A limitation of our study is the difference in design of the two datasets, with median three measurements per child in STDM compared to six measurements in PSCG. So the individual STDM growth curves were less precisely specified than those in PSCG. A reviewer has also queried the validity of the data collected during the COVID-19 lockdown. An analysis comparing results before, during and after lockdown shows that height growth was not compromised and glycaemic control was if anything marginally improved in lockdown [38]. A strength of our study is that it contrasts data on a substantial number of children with diabetes followed over time with a group of control children from broadly the same environment.

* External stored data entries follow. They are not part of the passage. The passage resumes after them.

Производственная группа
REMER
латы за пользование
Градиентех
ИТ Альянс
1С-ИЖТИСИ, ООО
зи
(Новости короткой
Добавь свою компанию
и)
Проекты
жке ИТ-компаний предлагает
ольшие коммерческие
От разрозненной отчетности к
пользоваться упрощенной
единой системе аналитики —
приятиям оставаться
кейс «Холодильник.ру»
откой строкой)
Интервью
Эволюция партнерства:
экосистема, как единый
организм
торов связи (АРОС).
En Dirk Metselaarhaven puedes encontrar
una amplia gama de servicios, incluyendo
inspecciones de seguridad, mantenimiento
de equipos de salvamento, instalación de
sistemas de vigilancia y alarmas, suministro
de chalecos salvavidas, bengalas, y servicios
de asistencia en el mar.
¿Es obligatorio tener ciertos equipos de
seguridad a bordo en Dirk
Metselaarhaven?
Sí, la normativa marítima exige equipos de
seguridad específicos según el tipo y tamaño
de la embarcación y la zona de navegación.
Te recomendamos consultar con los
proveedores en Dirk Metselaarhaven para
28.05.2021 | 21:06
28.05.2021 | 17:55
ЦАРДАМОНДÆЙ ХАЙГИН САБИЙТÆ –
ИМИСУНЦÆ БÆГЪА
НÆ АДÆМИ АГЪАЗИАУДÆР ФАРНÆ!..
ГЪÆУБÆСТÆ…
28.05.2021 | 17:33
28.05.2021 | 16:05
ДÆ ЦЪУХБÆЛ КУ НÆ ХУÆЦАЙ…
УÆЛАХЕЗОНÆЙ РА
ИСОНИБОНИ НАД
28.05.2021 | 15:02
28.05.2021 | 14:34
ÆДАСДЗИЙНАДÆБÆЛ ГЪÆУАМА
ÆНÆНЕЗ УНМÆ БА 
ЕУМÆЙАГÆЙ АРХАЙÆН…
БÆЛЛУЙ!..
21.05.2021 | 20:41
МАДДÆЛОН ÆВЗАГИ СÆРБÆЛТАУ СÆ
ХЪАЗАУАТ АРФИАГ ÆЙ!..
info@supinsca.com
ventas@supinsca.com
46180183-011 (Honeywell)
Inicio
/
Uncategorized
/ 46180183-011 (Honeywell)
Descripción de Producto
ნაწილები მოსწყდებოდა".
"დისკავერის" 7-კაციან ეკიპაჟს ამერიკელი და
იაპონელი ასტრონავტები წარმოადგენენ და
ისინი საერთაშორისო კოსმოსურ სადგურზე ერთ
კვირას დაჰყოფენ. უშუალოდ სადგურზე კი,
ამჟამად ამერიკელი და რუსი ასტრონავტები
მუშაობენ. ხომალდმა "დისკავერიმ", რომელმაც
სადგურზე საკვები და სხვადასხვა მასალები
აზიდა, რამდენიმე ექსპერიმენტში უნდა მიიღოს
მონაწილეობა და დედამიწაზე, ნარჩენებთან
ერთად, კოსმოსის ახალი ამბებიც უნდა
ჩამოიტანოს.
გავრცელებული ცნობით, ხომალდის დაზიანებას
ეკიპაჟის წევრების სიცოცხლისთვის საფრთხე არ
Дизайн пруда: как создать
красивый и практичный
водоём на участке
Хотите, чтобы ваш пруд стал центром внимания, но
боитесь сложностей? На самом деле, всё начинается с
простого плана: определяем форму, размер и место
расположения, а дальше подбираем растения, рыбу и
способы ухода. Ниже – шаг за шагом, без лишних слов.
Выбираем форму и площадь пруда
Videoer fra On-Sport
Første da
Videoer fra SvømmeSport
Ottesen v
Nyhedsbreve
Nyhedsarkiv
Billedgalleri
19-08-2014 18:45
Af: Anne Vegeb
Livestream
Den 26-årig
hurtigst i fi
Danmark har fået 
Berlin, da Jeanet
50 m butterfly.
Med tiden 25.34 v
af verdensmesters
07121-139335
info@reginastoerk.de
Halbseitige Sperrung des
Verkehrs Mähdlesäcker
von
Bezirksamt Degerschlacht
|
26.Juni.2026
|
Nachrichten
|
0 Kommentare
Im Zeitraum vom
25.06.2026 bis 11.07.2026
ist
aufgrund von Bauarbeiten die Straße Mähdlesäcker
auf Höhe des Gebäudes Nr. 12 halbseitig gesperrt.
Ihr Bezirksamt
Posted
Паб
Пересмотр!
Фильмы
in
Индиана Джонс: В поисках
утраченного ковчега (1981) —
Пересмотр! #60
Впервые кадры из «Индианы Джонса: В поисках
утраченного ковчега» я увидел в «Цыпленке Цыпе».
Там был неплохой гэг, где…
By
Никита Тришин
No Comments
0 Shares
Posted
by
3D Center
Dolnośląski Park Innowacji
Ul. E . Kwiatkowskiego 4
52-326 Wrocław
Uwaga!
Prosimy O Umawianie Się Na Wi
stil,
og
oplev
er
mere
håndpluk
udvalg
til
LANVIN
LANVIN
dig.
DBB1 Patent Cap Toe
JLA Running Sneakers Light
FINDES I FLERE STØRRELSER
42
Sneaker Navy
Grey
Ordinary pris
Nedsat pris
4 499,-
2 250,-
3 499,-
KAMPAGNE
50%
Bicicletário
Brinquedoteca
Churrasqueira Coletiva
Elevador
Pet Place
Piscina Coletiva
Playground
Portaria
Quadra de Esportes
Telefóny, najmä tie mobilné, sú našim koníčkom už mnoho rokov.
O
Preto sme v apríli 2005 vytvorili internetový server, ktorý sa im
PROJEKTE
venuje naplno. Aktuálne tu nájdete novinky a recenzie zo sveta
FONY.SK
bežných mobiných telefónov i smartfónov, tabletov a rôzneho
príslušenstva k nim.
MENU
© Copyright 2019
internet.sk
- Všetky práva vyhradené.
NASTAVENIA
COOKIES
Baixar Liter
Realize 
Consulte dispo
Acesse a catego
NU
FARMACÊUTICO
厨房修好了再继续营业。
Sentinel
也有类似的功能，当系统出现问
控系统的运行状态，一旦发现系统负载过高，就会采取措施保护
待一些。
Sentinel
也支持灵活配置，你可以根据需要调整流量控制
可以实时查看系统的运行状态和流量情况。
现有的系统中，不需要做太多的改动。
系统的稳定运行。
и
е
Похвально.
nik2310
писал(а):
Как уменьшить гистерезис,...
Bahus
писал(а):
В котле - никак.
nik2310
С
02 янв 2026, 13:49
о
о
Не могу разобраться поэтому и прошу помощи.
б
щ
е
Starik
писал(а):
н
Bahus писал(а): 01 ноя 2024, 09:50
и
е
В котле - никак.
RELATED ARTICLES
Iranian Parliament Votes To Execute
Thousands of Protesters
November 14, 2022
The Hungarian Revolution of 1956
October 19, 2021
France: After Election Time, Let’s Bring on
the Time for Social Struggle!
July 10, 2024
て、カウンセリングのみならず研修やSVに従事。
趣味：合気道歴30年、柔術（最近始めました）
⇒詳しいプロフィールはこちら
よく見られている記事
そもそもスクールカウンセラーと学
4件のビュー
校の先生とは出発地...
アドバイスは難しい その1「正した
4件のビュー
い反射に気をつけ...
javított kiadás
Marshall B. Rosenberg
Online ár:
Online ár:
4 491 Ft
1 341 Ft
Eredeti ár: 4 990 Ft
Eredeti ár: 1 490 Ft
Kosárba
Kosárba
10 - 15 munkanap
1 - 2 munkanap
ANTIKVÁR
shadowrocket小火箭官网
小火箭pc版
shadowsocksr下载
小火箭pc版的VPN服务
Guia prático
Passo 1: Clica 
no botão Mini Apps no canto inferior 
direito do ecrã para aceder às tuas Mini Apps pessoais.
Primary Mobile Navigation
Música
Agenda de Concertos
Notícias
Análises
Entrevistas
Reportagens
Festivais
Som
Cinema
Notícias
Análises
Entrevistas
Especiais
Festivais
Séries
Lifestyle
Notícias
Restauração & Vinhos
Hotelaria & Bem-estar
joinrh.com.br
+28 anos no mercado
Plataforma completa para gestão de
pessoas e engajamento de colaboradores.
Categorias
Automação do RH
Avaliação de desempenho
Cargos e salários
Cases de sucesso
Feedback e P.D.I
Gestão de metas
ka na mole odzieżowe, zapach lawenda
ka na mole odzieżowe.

Finally, we remark that the COVID-19 pandemic signaled an urgent need for early and timely diagnosis of T1DM, flagged by studies showing a higher incidence of T1DM in children and adolescents [39] and a higher prevalence of complications during diagnosis and management such as diabetic ketoacidosis [38, 40]. Viral infections are associated with an increased risk for T1DM in genetically susceptible children [41]. These studies highlight the need for longitudinal cohorts to examine how the pandemic has affected growth in children with T1DM. As we have shown, SITAR is an excellent tool to study how diabetes affects growth.

Data Availability

The data that support the findings of this study are available upon reasonable request.

Ethical Approval

The Ethics Committee of the Jehangir Clinical Development Centre Pune approved the study (dated March 22, 2013).

Written informed consent was obtained from parents, and verbal assent was obtained from children older than 7 years.

Conflicts of Interest

The authors declare that they have no conflicts of interest.

Acknowledgments

SA was supported by the Council of Scientific and Industrial Research, India under grant number 09/936(0202)/2018 EMR-I. SA also acknowledges the Newton Bhabha PhD Placements Program 2019-2020, jointly funded by the Department of Biotechnology, Ministry of Science and Technology, Govt. of India and British Council, New Delhi. SA and PG acknowledge the National Supercomputing Mission (NSM) for providing computing resources of ‘PARAM Brahma’ at IISER Pune, which is implemented by C-DAC and supported by the Ministry of Electronics and Information Technology (MeitY) and Department of Science and Technology (DST), Government of India.